TITLE:
Analysis of Leveraging Fastspeech 2 and Hifi-Gan Models for Speech Synthesis Adapted for Nigerian Languages
AUTHORS:
Emmanuel Nwabueze Ekwonwune, Leticia E. Elebiri, Abraham Oghenemega Ovwonuri, Donpatrick Onwusiribe Uzondu, Chinonso Daniel Okoronkwo, Igbokwe Benson Ikechukwu, Dennis Mary Chinonye
KEYWORDS:
Languages, Natural Language Processing, HiFi-GAN, Models, FastSpeech2, Speech Synthesis, Meta-TTS, Deep Learning
JOURNAL NAME:
Intelligent Information Management,
Vol.17 No.6,
November
28,
2025
ABSTRACT: The aim of this research is to develop a speech synthesis model tailored towards Nigerian languages by leveraging natural language processing tool such as FastSpeech 2 and meta-tts for high-quality, non-autoregressive text-to-speech (TTS) generation and HiFi-GAN for neural vocoding. It was motivated due to lack of high-quality synthetic speech models for low-resource languages especially Nigerian Languages and specificially Hausa, Igbo and Yoruba.
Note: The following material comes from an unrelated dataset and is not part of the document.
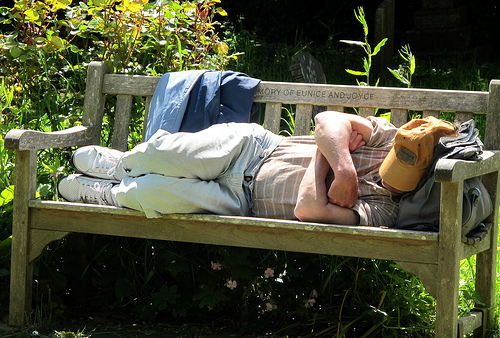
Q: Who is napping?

The methodology adopted is a structured and iterative approach that integrates Structured System Analysis and Design Methodology (SSADM), and Machine Learning Development Lifecycle (MLDLC), which incorporates a feasibility study, corpus collection, phonetic analysis, and model training with Nigerian Language annotated speech dataset. Speech dataset will be collected and preprocess from selected Nigerian languages(Igbo Hausa and Yoruba). Phonemes will be developed using both rule-based approach and grapheme-to-phoneme models like Epitran and Phonemizer, while FastSpeech 2, meta-tts and HiFi-GAN will be fine-tuned to accommodate tonal variations and prosodic patterns inherent in these languages. The model training pipeline will integrate Tacotron-based aligners for efficient text-to-mel-spectrogram conversion, while HiFi-GAN will enhance naturalness and intelligibility. Python will be the primary programming language for the implementation of this research while the interface will be a combination of hypertext markup language (HTML), cascading style sheet (CSS) and Javascript. The expected outcome is a state-of-the-art, speech synthesis system capable of generating natural and intelligible speech across multiple Nigerian languages.